Free riboflavin enters enterocytes using RFVT3 and leaves through RFVT1 and RFVT2.

Riboflavin absorption: high doses

High doses of riboflavin can be absorbed by diffusion.

Transporters needed for digestion and absorption: SVCT1

SVCT1 = sodium-dependent vitamin C transporter 1; transports ascorbic acid/ascorbate and is the major intestinal vitamin C absorption transporter.

Transporters needed for digestion and absorption: SVCT2

SVCT2 = sodium-dependent vitamin C transporter 2; transports ascorbic acid/ascorbate into tissues with high need.

Transporters needed for digestion and absorption: GLUT1–4

GLUT1–4 = transport DHA, the oxidized form of vitamin C.

Transporters needed for digestion and absorption: ThTr1

ThTr1 = thiamin transporter 1; high-capacity thiamin transporter involved in uptake/transport.

Transporters needed for digestion and absorption: ThTr2

ThTr2 = thiamin transporter 2; higher-specificity thiamin transporter that increases when thiamin intake is low.

Transporters needed for digestion and absorption: OCT1/OCT3

OCT1/OCT3 = organic cation transporters involved in thiamin tissue uptake.

Transporters needed for digestion and absorption: RFVT3

RFVT3 = riboflavin vitamin transporter 3; transports free riboflavin into enterocytes.

Transporters needed for digestion and absorption: RFVT1/RFVT2

RFVT1/RFVT2 = riboflavin transporters that help export riboflavin and help with tissue transport.

Transporters needed for digestion and absorption: SMVT

SMVT = sodium-dependent multivitamin transporter; transports pantothenic acid, biotin, and lipoic acid.

Structural components of thiamin

Thiamin structure = pyrimidine ring + thiazole ring + methylene bridge. Active form = TPP/TDP.

Structural components of thiamin: food forms

Plant foods mostly have non-phosphorylated/free thiamin. Animal foods mostly have phosphorylated TDP.
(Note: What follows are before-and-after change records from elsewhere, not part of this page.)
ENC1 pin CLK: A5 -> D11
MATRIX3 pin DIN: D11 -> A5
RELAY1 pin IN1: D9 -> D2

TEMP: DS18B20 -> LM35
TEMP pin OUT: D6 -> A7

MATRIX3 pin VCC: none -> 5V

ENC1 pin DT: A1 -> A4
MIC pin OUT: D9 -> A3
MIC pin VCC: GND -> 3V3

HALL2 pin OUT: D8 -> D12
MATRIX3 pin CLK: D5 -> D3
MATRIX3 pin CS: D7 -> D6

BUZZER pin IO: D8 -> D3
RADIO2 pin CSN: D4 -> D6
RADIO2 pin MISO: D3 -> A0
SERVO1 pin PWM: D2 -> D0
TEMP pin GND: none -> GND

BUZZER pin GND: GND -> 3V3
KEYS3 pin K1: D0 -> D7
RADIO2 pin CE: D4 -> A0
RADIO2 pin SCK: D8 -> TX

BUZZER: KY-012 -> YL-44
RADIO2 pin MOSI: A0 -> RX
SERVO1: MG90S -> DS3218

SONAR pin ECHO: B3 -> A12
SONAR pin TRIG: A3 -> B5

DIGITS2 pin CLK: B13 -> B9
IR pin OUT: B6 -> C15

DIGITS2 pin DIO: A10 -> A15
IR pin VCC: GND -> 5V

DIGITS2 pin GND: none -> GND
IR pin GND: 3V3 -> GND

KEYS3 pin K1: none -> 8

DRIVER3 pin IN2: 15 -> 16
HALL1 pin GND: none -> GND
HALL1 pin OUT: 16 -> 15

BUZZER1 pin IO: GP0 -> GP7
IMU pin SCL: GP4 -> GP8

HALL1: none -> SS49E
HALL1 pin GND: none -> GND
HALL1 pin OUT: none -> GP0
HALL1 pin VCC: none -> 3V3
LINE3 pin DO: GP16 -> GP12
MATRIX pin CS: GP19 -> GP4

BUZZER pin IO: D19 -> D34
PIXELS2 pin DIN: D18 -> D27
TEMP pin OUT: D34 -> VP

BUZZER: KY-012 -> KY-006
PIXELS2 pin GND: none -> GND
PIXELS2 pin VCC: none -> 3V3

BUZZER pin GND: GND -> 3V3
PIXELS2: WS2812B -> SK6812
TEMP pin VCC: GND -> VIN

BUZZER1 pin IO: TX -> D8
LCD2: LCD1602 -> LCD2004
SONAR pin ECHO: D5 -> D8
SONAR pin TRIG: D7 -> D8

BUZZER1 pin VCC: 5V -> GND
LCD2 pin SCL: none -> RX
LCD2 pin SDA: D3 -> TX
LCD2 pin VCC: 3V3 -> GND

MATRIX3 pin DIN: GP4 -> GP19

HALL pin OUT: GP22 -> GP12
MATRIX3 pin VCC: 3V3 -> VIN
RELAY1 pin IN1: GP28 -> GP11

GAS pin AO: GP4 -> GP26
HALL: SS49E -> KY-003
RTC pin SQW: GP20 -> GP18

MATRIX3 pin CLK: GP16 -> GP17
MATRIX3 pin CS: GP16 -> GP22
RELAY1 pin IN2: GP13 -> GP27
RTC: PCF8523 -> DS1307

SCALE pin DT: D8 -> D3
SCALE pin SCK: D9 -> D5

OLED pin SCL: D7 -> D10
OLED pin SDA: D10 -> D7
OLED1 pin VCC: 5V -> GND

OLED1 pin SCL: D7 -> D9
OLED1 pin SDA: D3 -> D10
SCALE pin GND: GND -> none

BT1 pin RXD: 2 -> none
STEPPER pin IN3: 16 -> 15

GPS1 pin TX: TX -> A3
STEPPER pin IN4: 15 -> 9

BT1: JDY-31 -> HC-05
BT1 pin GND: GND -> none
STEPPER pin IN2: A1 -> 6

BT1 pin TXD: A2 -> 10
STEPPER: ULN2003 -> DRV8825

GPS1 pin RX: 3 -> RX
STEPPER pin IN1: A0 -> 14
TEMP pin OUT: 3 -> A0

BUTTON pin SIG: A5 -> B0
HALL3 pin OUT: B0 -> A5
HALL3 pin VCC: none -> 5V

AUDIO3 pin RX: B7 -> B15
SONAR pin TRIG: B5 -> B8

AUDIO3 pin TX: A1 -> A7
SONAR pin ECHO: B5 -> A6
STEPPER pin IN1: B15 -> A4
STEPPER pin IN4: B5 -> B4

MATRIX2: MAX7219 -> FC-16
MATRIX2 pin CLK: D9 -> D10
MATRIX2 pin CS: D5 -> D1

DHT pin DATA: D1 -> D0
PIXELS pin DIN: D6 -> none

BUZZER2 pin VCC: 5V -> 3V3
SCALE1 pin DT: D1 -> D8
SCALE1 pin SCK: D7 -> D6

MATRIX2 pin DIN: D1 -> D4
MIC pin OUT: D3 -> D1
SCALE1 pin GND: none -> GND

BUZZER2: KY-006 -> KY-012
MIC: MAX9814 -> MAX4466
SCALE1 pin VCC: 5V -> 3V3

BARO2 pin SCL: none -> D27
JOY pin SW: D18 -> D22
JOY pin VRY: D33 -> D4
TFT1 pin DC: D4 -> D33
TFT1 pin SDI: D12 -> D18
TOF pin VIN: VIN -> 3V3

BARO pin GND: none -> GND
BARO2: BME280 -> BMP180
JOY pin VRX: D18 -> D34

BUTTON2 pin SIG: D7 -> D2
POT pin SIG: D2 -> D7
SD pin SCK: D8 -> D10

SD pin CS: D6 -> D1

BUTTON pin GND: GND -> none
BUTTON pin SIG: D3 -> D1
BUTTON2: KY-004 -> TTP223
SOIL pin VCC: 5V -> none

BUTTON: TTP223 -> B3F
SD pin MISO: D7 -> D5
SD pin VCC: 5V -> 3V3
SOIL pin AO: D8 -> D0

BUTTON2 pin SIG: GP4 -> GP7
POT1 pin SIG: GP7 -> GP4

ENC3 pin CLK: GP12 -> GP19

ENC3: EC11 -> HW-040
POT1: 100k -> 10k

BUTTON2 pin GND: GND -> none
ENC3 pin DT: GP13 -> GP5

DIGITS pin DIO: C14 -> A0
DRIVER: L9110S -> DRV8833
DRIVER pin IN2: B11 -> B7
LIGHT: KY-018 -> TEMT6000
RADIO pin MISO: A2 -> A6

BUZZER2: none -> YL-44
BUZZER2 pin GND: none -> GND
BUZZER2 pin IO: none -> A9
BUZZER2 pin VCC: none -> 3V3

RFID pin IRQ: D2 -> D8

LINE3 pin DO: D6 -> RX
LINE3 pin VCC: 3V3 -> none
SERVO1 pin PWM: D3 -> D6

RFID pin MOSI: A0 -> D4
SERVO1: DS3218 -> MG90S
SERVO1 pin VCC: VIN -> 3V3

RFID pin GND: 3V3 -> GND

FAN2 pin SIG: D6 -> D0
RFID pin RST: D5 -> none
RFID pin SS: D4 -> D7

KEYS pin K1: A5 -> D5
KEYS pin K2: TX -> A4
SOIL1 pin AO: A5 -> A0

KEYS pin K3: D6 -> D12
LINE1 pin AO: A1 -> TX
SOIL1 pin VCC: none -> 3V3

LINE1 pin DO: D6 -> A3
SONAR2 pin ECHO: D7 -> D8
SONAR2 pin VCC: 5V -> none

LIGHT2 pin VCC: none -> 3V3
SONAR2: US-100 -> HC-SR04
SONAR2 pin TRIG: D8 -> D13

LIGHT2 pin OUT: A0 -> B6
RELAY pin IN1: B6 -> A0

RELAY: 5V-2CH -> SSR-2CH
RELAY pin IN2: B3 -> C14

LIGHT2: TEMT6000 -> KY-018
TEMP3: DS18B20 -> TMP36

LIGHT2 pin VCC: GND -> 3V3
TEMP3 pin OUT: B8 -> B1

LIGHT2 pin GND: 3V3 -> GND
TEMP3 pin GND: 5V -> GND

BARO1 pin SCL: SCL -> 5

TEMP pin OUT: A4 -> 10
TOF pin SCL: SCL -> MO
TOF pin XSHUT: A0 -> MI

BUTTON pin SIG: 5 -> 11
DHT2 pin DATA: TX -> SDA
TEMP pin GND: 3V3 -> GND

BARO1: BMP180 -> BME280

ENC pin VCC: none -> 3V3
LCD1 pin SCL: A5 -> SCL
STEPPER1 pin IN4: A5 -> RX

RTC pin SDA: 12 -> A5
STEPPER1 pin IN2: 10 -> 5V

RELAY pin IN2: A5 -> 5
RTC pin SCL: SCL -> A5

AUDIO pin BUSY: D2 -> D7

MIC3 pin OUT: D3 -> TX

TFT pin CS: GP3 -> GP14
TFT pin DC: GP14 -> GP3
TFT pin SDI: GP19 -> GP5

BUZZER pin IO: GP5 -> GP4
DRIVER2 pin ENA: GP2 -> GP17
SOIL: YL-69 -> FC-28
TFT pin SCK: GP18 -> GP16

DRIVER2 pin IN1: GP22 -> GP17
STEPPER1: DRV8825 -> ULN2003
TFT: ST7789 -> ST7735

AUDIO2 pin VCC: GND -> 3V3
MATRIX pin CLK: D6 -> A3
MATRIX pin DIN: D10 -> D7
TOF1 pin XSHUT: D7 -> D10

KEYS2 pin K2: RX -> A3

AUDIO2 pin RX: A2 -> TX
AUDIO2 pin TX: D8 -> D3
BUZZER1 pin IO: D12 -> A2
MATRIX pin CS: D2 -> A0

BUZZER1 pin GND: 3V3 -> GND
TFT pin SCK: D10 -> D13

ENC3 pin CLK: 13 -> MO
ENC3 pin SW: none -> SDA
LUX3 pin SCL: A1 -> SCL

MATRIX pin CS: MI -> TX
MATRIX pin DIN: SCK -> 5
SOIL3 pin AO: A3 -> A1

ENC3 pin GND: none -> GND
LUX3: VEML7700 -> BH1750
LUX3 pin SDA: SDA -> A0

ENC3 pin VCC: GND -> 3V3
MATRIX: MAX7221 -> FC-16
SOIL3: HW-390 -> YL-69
What decreases thiamin absorption/availability?

Alcohol blocks ThTr1 and ThTr2 expression. Thiaminases in raw fish cleave/destroy thiamin. Polyhydroxyphenols in coffee, tea, and some fruits/vegetables destroy thiamin. Heat and alkaline pH destroy thiamin.

What increases/protects thiamin absorption/availability?

Cooking inactivates thiaminases. Vitamin C can prevent thiamin destruction by polyhydroxyphenols.

Details of how thiamin is absorbed and digested

Phosphorylated thiamin must be dephosphorylated by phosphatases. It is absorbed in the duodenum, jejunum, and colon. Low intake uses carrier-mediated active transport. High intake uses diffusion. Saturates around 5 mg. Enters blood within 1–2 hours.

Vitamin C excretion

Most excess vitamin C is excreted in urine. Plasma saturation occurs around about 500 mg or lower. Excess is excreted within about 6 hours. Some excess is metabolized in liver and kidney.

What can happen when excess vitamin C is consumed?

Excess vitamin C can cause nausea, abdominal cramps, osmotic diarrhea, increased oxalic acid/kidney stone risk, worsen iron overload disorders because vitamin C increases non-heme iron absorption, and interfere with some lab tests.